Adding Structured Data

Why Structured Data Matters

Document chunks are a good starting point, but chunk-based retrieval has limits. Vector search works well for explanatory content: policies, manuals, or any other long-form documents where the answer is somewhere in the text and needs to be found by meaning. But it is not reliable when the answer needs to be exact.

If you need precise, deterministic answers, your data must be structured.

Take for example questions like:

  • “Which products cost less than 500?”
  • “What time does the Moscow branch close on Sunday?”
  • “Which contracts expire this month?”

These questions cannot be answered reliably by finding similar text.

They require structured data – typed attributes that can be filtered, compared, and traversed deterministically. If your users will ask questions that depend on specific values, dates, numbers, or relationships, that data needs to be modeled as anchors and attributes, not left inside document chunks.

Benefits of Structured Data

With structured modeling, Vedana can:

  • Use Cypher for exact filtering.
  • Perform multi-hop traversal.
  • Combine numeric comparisons.
  • Guarantee attribute correctness.

This is not possible with pure vector search.

When You Should Add Structured Data

You should structure data when working with:

  • Products and product properties
  • Price lists
  • Opening hours
  • Branch addresses and locations
  • Contracts and effective dates
  • Regulatory mappings
  • Inventory data
  • Service catalogs

A useful test: if a user might ask a question where the correct answer is a specific value (a number, a date, a name, a yes or no) that data should be structured. Any domain where attributes matter should be structured.

How to Add Datta to Grist

Option 1 – Upload Existing Tables

Structured data often already exists in Excel files, CSV exports, ERP exports, or internal reporting tables. These can be uploaded into Grist directly. Before uploading, make sure your tables are clean:

  • No merged cells
  • No multi-row headers
  • No mixed data types within a single column
  • No visual formatting used in place of real structure (e.g. color-coded rows, manually merged fields)

Grist expects genuine tabular structure where each row represents one entity. Messy formatting leads to broken ingestion and unreliable data in the graph.

Once uploaded, you need to map the table to the data model.

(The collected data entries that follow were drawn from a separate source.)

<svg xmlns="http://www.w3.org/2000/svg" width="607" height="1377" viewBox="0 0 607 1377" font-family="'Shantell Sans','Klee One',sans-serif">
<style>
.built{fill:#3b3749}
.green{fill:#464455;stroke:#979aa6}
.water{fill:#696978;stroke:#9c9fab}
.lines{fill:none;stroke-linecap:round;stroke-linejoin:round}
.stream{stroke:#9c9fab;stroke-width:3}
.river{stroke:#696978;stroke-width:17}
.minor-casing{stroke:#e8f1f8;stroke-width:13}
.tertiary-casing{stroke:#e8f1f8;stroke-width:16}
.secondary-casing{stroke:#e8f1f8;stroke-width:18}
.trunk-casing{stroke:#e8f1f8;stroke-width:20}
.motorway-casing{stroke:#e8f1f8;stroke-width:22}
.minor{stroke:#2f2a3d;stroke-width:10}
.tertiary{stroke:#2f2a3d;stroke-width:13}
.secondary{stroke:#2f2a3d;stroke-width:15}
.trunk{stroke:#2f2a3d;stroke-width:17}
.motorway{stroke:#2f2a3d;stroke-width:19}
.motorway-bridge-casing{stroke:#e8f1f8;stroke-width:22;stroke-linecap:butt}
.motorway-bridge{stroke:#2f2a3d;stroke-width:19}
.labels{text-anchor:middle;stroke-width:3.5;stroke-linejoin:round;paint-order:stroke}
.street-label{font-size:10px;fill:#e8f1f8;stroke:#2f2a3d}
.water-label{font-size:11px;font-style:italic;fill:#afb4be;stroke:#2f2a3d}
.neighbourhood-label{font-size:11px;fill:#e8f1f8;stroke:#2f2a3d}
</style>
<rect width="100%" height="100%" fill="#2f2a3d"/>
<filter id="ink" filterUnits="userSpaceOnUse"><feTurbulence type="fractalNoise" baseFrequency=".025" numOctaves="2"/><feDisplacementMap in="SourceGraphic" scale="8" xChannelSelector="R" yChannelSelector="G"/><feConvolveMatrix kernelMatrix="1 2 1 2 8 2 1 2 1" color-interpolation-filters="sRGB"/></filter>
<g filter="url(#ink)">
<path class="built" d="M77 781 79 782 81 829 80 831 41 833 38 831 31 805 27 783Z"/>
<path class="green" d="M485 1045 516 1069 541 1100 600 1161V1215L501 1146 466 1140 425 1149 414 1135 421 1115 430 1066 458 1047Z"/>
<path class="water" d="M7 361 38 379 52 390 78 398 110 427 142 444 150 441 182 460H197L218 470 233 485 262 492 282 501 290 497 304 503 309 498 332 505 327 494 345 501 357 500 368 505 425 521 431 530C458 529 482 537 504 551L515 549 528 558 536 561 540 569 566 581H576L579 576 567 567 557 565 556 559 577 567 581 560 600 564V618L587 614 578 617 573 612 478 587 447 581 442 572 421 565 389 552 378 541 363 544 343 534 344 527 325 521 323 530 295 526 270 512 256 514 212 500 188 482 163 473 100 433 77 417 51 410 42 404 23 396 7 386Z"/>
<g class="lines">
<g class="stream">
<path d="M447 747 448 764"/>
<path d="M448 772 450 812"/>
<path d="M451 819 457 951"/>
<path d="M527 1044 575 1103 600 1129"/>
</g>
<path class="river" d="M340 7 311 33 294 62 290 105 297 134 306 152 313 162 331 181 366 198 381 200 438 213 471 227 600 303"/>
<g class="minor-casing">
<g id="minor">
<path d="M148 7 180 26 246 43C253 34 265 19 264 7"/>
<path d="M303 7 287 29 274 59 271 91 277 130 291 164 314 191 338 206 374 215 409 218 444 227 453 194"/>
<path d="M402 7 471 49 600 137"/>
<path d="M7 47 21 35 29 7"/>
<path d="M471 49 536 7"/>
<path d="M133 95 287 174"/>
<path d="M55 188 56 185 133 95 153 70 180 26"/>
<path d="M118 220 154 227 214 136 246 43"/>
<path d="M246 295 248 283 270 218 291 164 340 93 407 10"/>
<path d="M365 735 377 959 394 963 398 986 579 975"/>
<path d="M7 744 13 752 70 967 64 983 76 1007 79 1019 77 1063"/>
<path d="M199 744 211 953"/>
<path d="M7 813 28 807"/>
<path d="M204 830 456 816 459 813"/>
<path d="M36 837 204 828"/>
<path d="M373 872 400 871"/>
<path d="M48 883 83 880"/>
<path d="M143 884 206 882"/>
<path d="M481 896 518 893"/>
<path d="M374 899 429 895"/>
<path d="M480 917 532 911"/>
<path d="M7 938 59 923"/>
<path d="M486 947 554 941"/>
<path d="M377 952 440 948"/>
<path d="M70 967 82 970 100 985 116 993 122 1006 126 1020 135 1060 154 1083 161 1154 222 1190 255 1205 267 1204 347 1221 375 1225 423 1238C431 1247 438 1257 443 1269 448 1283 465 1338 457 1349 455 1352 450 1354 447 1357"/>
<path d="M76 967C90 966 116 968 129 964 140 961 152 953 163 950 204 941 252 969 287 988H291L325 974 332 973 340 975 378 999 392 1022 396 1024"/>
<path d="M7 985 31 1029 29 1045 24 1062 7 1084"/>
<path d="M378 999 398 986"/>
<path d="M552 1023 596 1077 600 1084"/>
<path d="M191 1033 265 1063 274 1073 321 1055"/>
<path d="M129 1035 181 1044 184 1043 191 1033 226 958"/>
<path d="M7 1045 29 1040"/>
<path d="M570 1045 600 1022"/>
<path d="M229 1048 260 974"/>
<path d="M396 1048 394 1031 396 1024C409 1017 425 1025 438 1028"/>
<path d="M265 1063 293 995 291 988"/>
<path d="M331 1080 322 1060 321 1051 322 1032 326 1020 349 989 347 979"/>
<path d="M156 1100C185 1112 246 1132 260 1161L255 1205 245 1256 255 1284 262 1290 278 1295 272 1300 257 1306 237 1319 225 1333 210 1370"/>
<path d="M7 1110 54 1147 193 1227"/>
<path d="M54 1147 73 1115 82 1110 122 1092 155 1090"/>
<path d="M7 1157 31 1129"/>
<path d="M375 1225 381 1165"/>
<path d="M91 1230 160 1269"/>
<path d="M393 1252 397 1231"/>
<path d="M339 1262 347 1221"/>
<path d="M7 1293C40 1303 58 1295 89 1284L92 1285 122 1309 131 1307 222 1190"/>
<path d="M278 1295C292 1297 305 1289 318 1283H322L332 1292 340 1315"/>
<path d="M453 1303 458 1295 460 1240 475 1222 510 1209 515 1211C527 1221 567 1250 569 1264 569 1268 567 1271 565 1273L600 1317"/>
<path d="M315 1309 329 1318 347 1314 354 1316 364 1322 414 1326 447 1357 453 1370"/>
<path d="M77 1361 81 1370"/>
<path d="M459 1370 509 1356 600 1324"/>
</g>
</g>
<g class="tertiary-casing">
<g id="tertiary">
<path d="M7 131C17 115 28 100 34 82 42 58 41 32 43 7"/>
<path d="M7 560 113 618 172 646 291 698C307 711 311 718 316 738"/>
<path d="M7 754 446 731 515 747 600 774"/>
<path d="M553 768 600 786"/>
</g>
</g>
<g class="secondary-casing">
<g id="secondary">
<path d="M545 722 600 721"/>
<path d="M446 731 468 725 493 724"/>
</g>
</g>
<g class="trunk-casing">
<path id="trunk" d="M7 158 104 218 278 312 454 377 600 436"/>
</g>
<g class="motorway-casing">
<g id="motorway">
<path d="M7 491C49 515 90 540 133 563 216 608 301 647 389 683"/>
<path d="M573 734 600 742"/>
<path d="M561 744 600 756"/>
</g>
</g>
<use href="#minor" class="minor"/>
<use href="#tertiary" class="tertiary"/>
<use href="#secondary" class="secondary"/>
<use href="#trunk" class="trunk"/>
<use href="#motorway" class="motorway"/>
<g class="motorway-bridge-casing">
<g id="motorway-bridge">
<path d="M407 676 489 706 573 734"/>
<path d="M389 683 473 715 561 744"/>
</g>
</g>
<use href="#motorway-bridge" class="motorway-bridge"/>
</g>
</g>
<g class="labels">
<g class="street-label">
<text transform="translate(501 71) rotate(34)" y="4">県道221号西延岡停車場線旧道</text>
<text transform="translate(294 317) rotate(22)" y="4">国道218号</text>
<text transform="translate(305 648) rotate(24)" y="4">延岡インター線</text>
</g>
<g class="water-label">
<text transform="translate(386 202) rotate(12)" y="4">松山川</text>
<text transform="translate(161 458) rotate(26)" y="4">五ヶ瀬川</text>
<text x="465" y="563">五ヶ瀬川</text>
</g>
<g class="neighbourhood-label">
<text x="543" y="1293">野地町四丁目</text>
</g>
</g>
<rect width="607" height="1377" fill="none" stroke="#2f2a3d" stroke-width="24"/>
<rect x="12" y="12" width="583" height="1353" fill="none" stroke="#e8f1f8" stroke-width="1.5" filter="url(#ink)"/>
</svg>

For each table, decide what the anchor type is, which columns become attributes, and whether any columns represent relationships to other anchors that should become links.

When uploading structured tables, you must ask:

  • What is an anchor type?
  • What is an attribute?
  • What is a link?

For example, a products table with columns product_id, name, price, and category maps to:

Anchor: Product Attributes: name (string), price (float) Link: Product → belongs_to → Category

Update the data model in Grist to reflect this before running ETL.

Option 2 – Extract Structure from Text

Sometimes structured data is embedded inside unstructured documents: price tables in a PDF, contract terms in a policy file, address lists in a handbook. In these cases the data exists, but it is not yet in a form Vedana can query directly. The correct approach is:

  • Extract the text from the source document.
  • Identify the structured elements (tables, lists, repeated patterns).
  • Convert them into a clean tabular format.
  • Upload into Grist.
  • Update the data model accordingly.

This hybrid approach significantly improves answer accuracy for data that would otherwise only be retrievable through approximate text matching.

Combining Both Approaches

The most effective strategy for most domains is to use both document chunks and structured anchors together, each for what it does best.

Keep explanatory content as document chunks. Extract measurable, queryable attributes into structured anchors. The two approaches are complementary, not mutually exclusive.

Take a contract as an example. Keep the full contract text in document_chunks so the assistant can retrieve and explain its contents. At the same time, extract the key structured fields — contract_id, start_date, end_date, counterparty — and store them as a structured anchor.

For example: Contract document:

  • Keep full contract text in document_chunks so the assistant can retrieve and explain its contents.
  • Extract:
    • contract_id
    • start_date
    • end_date
    • counterparty

Store those as structured anchors.

Now Vedana can answer “When does this contract expire?” deterministically via Cypher, and still retrieve the relevant clause text via vector search when needed.